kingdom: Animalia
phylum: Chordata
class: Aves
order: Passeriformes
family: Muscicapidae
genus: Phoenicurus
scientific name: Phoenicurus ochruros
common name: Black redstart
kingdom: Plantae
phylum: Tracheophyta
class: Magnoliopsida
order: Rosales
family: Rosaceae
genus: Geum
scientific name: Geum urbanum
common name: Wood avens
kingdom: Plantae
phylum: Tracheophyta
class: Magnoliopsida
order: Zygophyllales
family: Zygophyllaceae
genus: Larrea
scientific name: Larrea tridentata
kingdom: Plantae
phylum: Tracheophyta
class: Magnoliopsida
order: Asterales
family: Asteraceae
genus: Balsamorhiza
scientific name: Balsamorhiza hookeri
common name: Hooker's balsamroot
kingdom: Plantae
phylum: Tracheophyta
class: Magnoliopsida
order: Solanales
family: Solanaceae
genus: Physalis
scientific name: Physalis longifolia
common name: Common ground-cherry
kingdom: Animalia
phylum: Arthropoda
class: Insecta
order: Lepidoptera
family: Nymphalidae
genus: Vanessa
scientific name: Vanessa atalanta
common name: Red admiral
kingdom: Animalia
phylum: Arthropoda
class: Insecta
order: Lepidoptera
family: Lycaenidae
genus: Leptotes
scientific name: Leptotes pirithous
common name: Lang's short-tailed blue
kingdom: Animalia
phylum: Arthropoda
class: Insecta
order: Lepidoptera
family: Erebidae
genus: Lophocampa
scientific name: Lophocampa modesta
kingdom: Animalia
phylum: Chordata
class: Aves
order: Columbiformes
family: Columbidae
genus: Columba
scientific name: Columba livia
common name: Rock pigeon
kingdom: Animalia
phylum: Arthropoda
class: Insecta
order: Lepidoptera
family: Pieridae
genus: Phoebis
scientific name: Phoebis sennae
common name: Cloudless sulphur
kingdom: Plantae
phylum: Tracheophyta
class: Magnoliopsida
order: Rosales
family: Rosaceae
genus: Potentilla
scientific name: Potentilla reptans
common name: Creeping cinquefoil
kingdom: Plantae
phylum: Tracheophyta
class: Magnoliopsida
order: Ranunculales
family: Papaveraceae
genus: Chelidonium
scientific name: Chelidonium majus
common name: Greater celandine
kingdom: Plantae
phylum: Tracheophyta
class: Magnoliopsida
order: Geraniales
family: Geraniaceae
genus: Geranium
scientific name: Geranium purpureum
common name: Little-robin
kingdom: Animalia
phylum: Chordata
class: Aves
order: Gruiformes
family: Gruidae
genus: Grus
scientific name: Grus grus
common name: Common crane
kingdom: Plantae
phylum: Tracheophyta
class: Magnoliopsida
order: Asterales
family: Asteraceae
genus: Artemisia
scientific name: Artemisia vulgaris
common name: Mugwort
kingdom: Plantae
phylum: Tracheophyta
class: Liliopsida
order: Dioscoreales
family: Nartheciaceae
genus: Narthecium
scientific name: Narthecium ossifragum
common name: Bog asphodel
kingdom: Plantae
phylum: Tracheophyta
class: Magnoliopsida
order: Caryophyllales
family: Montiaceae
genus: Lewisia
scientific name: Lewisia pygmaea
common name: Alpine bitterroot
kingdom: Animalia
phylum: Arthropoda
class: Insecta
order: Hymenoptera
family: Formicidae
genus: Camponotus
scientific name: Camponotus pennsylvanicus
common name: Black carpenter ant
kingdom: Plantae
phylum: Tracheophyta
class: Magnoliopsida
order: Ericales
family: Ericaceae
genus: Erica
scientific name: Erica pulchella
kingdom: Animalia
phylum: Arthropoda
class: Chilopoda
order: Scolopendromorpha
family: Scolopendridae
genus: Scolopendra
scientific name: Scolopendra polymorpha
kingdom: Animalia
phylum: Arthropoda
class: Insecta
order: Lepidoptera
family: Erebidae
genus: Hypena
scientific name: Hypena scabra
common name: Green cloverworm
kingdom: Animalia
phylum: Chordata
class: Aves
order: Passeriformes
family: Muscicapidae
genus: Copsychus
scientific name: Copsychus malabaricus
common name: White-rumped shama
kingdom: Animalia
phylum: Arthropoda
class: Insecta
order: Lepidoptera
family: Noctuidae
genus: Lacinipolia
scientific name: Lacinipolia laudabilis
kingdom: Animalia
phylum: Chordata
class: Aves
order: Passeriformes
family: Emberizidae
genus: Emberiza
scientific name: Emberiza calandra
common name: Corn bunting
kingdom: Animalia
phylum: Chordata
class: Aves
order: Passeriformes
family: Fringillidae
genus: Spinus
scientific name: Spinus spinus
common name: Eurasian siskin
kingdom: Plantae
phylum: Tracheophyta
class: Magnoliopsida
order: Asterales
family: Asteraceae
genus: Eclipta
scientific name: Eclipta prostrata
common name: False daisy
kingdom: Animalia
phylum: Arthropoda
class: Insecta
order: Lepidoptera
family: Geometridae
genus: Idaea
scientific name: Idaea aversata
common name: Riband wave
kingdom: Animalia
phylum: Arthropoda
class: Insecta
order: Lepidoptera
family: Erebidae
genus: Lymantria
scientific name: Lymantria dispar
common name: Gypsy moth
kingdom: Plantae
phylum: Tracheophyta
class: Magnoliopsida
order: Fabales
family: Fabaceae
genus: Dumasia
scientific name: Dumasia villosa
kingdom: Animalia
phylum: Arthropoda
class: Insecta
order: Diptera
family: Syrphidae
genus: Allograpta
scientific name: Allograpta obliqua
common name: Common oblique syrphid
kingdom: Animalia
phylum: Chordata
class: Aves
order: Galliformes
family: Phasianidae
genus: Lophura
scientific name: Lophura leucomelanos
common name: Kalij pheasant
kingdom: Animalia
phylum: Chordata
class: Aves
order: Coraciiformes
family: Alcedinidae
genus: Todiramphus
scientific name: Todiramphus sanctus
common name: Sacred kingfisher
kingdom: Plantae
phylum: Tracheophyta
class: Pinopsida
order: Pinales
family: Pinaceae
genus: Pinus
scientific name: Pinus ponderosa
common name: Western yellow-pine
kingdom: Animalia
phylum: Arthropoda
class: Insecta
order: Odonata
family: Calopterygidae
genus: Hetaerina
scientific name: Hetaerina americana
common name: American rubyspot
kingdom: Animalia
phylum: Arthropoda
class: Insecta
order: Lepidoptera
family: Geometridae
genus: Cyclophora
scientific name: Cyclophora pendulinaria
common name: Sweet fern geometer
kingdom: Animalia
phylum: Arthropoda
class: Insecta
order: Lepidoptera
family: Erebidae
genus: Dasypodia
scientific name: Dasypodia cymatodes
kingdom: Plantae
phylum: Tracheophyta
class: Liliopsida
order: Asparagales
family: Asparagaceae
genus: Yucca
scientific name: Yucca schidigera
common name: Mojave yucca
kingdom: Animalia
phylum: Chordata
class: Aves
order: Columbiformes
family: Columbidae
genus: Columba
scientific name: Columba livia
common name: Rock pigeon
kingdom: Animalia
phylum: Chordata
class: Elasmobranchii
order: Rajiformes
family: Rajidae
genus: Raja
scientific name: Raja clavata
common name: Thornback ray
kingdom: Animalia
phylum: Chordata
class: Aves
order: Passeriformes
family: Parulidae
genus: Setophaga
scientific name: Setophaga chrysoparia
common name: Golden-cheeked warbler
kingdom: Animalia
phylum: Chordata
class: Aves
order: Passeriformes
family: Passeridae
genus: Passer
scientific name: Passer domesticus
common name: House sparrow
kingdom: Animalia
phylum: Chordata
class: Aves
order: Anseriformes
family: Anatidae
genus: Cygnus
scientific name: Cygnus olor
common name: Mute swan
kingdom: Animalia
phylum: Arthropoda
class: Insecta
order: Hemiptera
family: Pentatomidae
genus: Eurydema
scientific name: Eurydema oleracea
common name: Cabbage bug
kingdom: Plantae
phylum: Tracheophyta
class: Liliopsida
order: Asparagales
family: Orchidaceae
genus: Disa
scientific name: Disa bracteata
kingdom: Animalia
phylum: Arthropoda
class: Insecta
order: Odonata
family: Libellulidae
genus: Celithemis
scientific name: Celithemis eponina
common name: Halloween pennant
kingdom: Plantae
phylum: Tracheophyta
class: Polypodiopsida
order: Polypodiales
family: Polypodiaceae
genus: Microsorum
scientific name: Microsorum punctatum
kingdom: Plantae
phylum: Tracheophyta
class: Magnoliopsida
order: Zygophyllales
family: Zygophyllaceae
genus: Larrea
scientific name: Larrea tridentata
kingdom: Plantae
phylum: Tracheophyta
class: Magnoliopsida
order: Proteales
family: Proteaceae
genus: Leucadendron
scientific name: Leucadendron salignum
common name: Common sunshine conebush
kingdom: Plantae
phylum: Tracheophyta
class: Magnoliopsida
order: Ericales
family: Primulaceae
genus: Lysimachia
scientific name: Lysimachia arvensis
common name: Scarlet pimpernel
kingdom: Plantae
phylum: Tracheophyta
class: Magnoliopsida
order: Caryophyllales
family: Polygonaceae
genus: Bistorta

(What this task involves)
Set the lines into a numbered list, beginning at the first line of the entries and stopping after the line that contains "scientific name: Geum urbanum". Leave out any blank lines.

(Solution for this exercise)
1. kingdom: Animalia
2. phylum: Chordata
3. class: Aves
4. order: Passeriformes
5. family: Muscicapidae
6. genus: Phoenicurus
7. scientific name: Phoenicurus ochruros
8. common name: Black redstart
9. kingdom: Plantae
10. phylum: Tracheophyta
11. class: Magnoliopsida
12. order: Rosales
13. family: Rosaceae
14. genus: Geum
15. scientific name: Geum urbanum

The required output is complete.